BND-Spionage lässt Ruf nach Reformen lauter werden

  16 Oktober 2015    Gelesen: 514
BND-Spionage lässt Ruf nach Reformen lauter werden
Neue Vorwürfe gegen den Bundesnachrichtendienst (BND) haben den Ruf nach einer umfassenden Reform der Geheimdienstarbeit lauter werden lassen. Der SPD-Geheimdienstexperte Christian Flisek bezeichnete es in Berlin als "extrem besorgniserregend", dass der BND bis 2013 befreundete Staaten ausgespäht habe. Bundesjustizminister Heiko Maas (SPD) forderte "strengere Regeln" für die Arbeit des Auslandsgeheimdienstes.
BND-Präsident Gerhard Schindler und das Bundeskanzleramt hatten am Mittwochabend das Parlamentarische Kontrollgremium (PKGr) des Bundestags, dem die Aufsicht über die Geheimdienste obliegt, über problematische Spähaktivitäten in der Vergangenheit informiert. Dabei ging es um Lauschangriffe auf "Botschaften und Institutionen von EU-Staaten und anderen Partnern", die "mit dem Auftragsprofil des BND nur schwer in Einklang zu bringen" seien, wie Flisek berichtete.

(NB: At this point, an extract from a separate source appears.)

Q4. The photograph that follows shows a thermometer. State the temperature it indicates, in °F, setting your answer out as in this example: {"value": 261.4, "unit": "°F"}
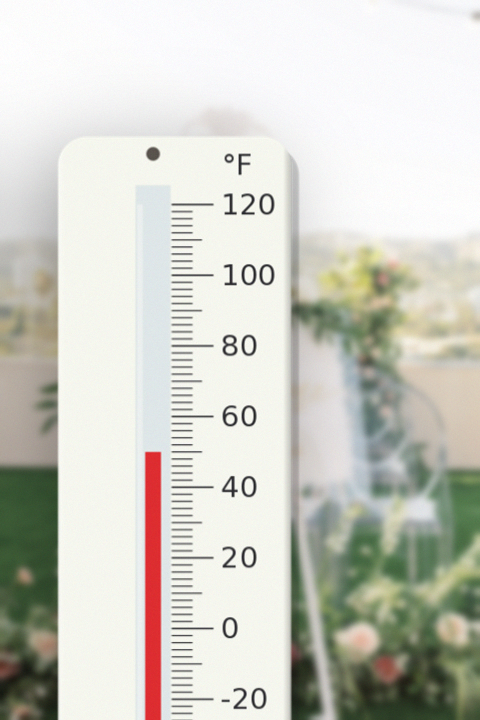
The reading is {"value": 50, "unit": "°F"}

Den Angaben zufolge dauerte diese Praxis bis November 2013 an, als BND-Chef Schindler die Anweisung zur Löschung einer vierstelligen Anzahl einschlägiger Selektoren gab. Bei Selektoren handelt es sich um Suchbegriffe, anhand derer der BND gezielt Fernmeldekommunikation - etwa im Internet - nach für ihn interessanten Informationen durchkämmt.

PKGr-Chef André Hahn (Linke) berief für Donnerstagabend eine Sondersitzung des Kontrollgremiums ein. Dabei solle eine "Task Force" gebildet werden, die unverzüglich in der BND-Zentrale in Pullach die Vorgänge untersuchen werde. Hahn sprach von einem "neuerlichen Spionageskandal": Der BND habe "über Jahre hinweg in hochsensiblen Bereichen gegen Freunde und Partner" spioniert.

Bundesjustizminister Maas nahm die neuen Enthüllungen zum Anlass, für die Pläne der SPD zur Reform der Fernmeldeaufklärung durch die Geheimdienste zu werben. Es bedürfe hier strengerer Regeln, "und wir müssen sicherstellen, dass diese Regeln auch durchgesetzt werden", sagte er der "Rheinischen Post" (Freitagsausgabe). Das Parlament müsse mehr Befugnisse und "die ausreichenden Mittel" für die Kontrolle des BND erhalten.

Im Zuge der Affäre um die Lauschaktivitäten des US-Geheimdienstes NSA, die sich offenbar auch gegen Deutschland und andere US-Partner richteten, hatte Bundeskanzlerin Angela Merkel (CDU) gesagt, Ausspähen unter Freunden gehe gar nicht. Flisek kommentierte die neuen Enthüllungen über die Arbeit des BND nun mit den Worten: "Ausspähen von Freunden war beim BND offenbar doch lange akzeptabel."

Grünen-Chef Cem Özdemir erklärte dazu: "Wenn sich das bewahrheitet, wäre das gegen alle rechtsstaatlichen Grundsätze und damit nicht weniger als verfassungsfeindlich."
Diese Einschätzung wurde in den deutschen Sicherheitsbehörden nicht geteilt: Sicherheitskreise verwiesen darauf, dass die entsprechenden Suchbegriffe vom BND rechts- und verfassungskonform eingesetzt worden seien.

Das BND-Gesetz, das die Arbeit des Diensts regelt, verbietet Lauscheinsätze gegen Ziele etwa in anderen EU-Staaten oder in den USA nicht ausdrücklich. Außer Frage stehen dürfte aber, dass ein solches Vorgehen nach Merkels Einlassung zur Spionage unter Freunden vom Sommer 2013 politisch nicht mehr opportun war.

Offen ist, ob das damalige Vorgehen des BND durch das Auftragsprofil gedeckt war, das die Bundesregierung dem Dienst vorgab. Das Auftragsprofil ist Verschlusssache, es liegt nicht einmal dem Kontrollgremium des Bundestags vor. Dessen Vorsitzender Hahn forderte umgehenden Zugang zu dem Auftragsprofil und zu der Liste der problematischen Selektoren.